It is easily among the biggest tragedies in living memory, domestic drugmakers say. Sixty-six young lives lost in Gambia, possibly from the consumption of four “contaminated” paediatric cough syrups from India.

The deaths in itself are staggering, and require quick and efficient action against who ever is responsible. But the medical product alert on these syrups being sounded by the World Health Organization Chief is a blaring red warning siren that the pharmaceutical industry and drug regulators will do well to heed.

The possibility of contamination tells a tale of a larger concern on sourcing and manufacturing across products — a supply chain that makes the difference between life and death, especially when it comes to medicines. In this case, early investigations point to the presence of the toxic DEG (di-ethylene glycol). And this could be from a possible adulteration of the solvent that is usually used (propylene glycol) with a less expensive solvent (DEG), explain industry-insiders.

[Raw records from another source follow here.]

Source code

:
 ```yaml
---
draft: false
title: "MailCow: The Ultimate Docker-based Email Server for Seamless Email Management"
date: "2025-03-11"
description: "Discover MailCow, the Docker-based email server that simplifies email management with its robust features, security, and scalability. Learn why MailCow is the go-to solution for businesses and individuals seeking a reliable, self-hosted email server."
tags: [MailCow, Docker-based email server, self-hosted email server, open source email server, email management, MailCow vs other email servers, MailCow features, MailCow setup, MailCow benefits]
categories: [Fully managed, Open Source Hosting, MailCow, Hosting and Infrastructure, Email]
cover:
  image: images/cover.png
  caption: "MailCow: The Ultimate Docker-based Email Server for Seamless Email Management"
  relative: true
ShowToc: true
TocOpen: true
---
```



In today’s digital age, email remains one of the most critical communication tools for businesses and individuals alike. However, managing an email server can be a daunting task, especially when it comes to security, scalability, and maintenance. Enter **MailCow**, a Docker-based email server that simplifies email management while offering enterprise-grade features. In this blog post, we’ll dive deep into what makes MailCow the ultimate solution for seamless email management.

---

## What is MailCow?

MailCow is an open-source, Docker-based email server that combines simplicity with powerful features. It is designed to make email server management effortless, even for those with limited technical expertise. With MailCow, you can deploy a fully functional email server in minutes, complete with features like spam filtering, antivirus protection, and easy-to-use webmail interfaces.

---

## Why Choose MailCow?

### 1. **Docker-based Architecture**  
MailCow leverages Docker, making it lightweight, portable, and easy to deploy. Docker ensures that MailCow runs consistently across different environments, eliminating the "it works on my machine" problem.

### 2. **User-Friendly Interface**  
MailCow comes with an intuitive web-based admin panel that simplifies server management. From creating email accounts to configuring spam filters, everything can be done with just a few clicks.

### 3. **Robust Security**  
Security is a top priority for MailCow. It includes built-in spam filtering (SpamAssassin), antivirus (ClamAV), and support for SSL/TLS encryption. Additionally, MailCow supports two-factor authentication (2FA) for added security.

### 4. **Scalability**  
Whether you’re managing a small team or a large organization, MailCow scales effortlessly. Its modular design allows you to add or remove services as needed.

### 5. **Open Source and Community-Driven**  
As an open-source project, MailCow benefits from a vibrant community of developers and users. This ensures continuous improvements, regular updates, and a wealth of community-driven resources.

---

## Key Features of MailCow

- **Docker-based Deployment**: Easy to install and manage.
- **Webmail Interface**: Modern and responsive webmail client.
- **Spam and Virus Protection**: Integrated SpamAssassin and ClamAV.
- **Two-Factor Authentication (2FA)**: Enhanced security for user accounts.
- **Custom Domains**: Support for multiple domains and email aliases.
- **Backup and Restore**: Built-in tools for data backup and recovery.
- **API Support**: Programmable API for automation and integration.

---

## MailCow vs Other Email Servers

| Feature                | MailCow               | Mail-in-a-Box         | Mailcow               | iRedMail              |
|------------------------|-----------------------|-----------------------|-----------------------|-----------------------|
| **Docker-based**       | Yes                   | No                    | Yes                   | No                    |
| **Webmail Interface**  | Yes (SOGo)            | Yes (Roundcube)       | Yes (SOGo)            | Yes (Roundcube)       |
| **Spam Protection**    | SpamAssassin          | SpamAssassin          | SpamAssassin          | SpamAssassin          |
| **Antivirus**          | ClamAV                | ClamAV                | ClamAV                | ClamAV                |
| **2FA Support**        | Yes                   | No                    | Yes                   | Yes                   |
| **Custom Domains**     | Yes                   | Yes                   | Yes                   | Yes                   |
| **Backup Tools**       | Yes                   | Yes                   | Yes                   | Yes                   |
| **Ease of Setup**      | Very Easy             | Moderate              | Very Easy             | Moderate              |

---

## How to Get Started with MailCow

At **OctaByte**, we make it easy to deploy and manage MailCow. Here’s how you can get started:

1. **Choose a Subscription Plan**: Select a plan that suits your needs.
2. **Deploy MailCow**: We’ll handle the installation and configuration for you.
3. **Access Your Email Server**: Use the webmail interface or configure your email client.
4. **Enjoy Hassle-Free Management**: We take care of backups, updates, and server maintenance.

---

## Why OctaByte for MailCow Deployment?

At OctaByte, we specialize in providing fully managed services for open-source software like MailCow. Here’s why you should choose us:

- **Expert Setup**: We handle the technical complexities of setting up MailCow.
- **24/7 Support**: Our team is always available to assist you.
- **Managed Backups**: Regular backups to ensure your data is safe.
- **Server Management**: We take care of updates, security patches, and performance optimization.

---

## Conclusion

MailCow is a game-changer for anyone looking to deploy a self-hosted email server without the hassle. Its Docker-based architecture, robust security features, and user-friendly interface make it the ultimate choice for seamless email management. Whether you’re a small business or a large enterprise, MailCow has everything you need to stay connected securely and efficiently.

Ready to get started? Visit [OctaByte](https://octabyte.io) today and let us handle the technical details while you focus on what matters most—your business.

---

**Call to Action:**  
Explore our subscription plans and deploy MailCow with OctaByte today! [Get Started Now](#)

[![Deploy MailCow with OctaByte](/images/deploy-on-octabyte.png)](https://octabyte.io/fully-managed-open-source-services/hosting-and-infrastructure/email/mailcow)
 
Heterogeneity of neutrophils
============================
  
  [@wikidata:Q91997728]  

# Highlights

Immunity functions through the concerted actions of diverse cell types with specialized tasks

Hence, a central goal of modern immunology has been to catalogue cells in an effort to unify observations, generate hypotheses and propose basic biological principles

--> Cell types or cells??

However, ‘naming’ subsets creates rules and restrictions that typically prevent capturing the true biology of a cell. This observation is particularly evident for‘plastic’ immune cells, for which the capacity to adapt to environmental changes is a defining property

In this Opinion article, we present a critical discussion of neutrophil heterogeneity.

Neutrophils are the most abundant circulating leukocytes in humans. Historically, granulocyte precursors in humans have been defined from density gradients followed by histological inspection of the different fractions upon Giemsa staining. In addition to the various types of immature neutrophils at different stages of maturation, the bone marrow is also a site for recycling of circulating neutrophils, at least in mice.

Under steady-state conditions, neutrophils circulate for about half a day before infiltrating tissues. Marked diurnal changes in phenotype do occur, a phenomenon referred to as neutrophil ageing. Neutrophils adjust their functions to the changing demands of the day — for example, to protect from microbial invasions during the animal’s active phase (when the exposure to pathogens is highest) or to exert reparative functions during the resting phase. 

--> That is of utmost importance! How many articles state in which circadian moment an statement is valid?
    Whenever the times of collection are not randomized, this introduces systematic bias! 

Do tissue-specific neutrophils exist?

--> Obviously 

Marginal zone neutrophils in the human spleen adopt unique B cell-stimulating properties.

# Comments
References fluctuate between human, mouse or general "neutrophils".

Even while information gaps remain and are being investigated, a singular thought coming through from industry and regulatory officials is that it is obligatory on India (or for that matter any exporting country) to ensure that quality medicines leave their shores. Telling another country to ensure that medicines sent to them are kosher, is no more than shifting accountability, points out an industry veteran.

Ethical obligation 

The ethical obligation is a good enough reason for drug companies of all hues and sizes to ensure safe medicines are distributed inside and outside the country.

For that, the pharma industry will need to expand present efforts of drilling quality into their work-culture beyond the top players of the 3,000-companies strong industry. There are an estimated 10,000-odd manufacturing facilities as well, and the message needs to percolate through, from the owners and management across companies to the rank and file.

The WHO and other UN agencies procure medicines, syringes, and vaccines from Indian companies. And in all fairness, Indian companies have played their part in supplying quality products (from HIV drugs to vaccines), and at economical prices. But one transgression is all it takes to put all that good legacy of the “pharmacy to the world” at risk. Africa accounts for close to 16 per cent of India’s $24.6 billion exports. And the developed markets account for 55 per cent of exports, according to the Pharmaceuticals Export Promotion Council of India (Pharmexcil).

In the past, there have been incidents when products claiming to be from India were in fact fakes that went from another region to Nigeria.

This was followed by reputed industry players adopting anti-counterfeiting technologies. Indian authorities further mandated companies to adopt track and trace technologies to prevent supply mishaps.

The world of medicine supply is cloaked in its own intrigue and politics, which is why it’s important for the Indian health authorities to step up and come out with a transparent report on the incident.

The first alert on the Gambia incident was given to the Indian drug regulator on September 29. There is no time to lose. Between the business of dealing in medicines and the ethics of it, Indian authorities need to act quickly and decisively.